WORK INSTRUCTIONS:
1) Answer these questions using the passage about the Mt Kenya Safari Club.
(a) How far from Nairobi is the Fairmont Mt Kenya Safari Club?
(b) What name did Rhoda give the house she built in Nanyuki?
(c) In which country did Rhoda marry Gabriel?
2) Carry on the passage about the Mt Kenya Safari Club from its last sentence.

PASSAGE:
________________________________________
The hotel now belongs to Saudi Prince Al Waleed bin Talal’s Fairmont Group that includes The Norfolk Hotel.

Prince Al Waleed is the 19th richest man in the world, according to Forbes magazine.

But Fairmont Mt Kenya Safari Club, 190 kilometres or a 30-minute scheduled flight north of Nairobi, was initially a gift from Rhoda Lewinson to Gabriel Prudhomme.
Rhoda met the French bachelor while on a safari across 1930s Kenya. The born adventurer left her two grown-up daughters, an upscale social standing and her millionaire financier husband in New York and renounced her American citizenship.

Rhoda married Gabriel, a big game hunter a bundle of years her junior, in France before settling in Njoro, Kenya.

The cheek-by-jowl lovers then moved to Nanyuki, a town founded by British settlers, in 1907.

Nanyuki has been a port of call for tourists and adventure seekers on their way to climbing Mt Kenya via the Sirimon and Burguret routes.
It was here that Rhoda acquired land from a rich San Fransico window Myra Wheeler to build the house she named “Mawingo,” (wrong Kiswahili for clouds.)

She wanted one large building and have “everyone under one roof because it got muddy during the rains.”
On this day, there is a huge ball of clouds when I look up to the sky from the Tusk Terrace, a chilled Torres wine an elbow away.

The Tusk Terrace is situated outside Rhoda and Gabriel’s home, which today forms part of the deluxe

“Signature Suites” (at between over Sh50,000 to Sh200,000 full board depending on the season) at this resort where there is no smoking in the rooms.

But, by 1939, when Mahatma Gandhi wrote Nazi strongman Adolf Hitler addressing him as “My Friend” and beseeching him not to plunge the world into a war, Rhoda and Gabriel were quarrelling. There was no mirth. They were no longer friends.
________________________________________
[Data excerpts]

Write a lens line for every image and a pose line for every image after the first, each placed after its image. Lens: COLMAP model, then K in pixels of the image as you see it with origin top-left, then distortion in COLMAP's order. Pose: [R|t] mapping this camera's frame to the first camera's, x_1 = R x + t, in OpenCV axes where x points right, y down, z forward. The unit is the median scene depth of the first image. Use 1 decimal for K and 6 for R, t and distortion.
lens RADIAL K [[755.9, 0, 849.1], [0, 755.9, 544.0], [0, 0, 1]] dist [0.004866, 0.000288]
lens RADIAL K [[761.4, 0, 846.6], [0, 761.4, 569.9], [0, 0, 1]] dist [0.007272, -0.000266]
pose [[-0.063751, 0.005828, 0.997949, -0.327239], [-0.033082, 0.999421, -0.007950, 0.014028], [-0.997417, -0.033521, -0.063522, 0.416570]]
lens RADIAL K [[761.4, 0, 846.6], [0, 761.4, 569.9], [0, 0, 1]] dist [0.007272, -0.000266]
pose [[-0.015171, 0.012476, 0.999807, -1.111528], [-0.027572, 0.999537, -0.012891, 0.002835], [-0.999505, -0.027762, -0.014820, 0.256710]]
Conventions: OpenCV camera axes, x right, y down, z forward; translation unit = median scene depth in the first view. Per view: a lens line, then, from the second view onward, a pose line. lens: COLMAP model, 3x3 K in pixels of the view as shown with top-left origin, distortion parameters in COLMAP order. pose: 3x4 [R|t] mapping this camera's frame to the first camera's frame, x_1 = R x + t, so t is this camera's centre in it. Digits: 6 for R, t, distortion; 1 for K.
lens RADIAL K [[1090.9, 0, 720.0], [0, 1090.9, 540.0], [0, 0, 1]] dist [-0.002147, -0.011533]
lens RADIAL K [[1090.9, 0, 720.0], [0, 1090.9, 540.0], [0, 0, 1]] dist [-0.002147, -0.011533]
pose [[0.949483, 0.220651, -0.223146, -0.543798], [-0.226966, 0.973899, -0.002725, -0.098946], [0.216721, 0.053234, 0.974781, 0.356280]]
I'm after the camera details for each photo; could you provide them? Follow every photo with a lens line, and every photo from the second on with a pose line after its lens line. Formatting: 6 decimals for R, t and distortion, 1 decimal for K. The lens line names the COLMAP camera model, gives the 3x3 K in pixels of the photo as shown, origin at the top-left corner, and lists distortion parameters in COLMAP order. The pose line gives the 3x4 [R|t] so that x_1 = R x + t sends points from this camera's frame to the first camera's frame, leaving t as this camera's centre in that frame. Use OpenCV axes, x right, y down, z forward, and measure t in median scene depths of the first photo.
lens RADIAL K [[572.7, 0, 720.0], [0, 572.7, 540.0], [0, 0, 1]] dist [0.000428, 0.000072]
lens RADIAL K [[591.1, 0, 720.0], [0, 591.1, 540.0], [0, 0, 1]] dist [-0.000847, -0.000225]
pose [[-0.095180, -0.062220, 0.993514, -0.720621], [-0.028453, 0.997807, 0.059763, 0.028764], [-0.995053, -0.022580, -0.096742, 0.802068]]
________________________________________
RESPONSES TO THE EXERCISE:
1)
(a) 190 kilometres north of Nairobi, or a 30-minute scheduled flight.
(b) "Mawingo."
(c) France.

2)
Their love, like the snow on Mt Kenya, was frosty. They divorced.
Gabriel retained Mawingo, but he died without making a will. Under such circumstances, the house, which he would have liked to go to Rhoda, went to his family.

But France was occupied by Germany during the war and Gabriel’s family was forced to live in the unheated attic where they died of pneumonia.
While in her 80s in the 60s, Rhoda told friends who visited her California home about her stay in Kenya.

“Those were the best years of my life. There are no regrets,” she recalled. In 1959, Hollywood actor William Holden went for a drink after a hunting safari with his friends Ray Ryan and Carl Hirshman, and was enchanted by the lodge.

He enquired on who the owner was and phoned Abraham Block, who had bought Mawingo from Gabriel’s heirs in 1948.
Block was asleep. “Tell your father that the drunks at Mawingo want to buy the place... and name a figure,”

Holden told the voice on the other end. “We need an answer before midnight, and if we don’t hear by then, we’ll be sober and the deal’s off.”

Block sold it
Holden — the best man at the wedding of American president Ronald Reagan and Nancy Davis in 1952 — turned it into the exclusive Mt Kenya Safari Club comprising cottages with sunken baths, a nine-hole golf course, tennis court, swimming pool, sauna and a 1,000-acre game reserve with over 800 wild animals.
Holden bled to death in 1981 after slipping off a throw rug and hurting his head on a table in his Santa Monica apartment, California.

His lover, actress Stephanie Powers, set up the William Holden Wildlife Foundation at Mt Kenya Safari Clubs’ game reserve.

Actually, Room 12 is the William Holden Cottage from where he monitored beer stock of what is now ZeBar… using a telescope.
You can be picked by the hotel’s club car from any of the 120 cottages, which have a Hospitality Bar (a bottle of wine from Sh2,000), to have a cold one at the ZeBar while bisecting the equator.

The bar, initially Rhoda’s downstairs dining room, was then called Zebra, and still sports wall and seat cushions with zebra motifs to keep Holden’s spirit alive, 7,000 feet above sea level.

The club celebrated its 50th anniversary last year. And in the roll call of those who paid it a courtesy call here reads like something like this: President Omar Bongo, Daniel arap Moi, Prince Berhard of the Netherlands, US president Lyndon Johnson, Conrad Hilton, Mrs Anwar Sadat… and yours truly.

There have been other lesser showcases of “living monuments” like the Gertrude Garden Children’s Hospital in Muthaiga, Nairobi.
It was colonel Ewart Grogan’s memorial to his beloved wife, Gertrude.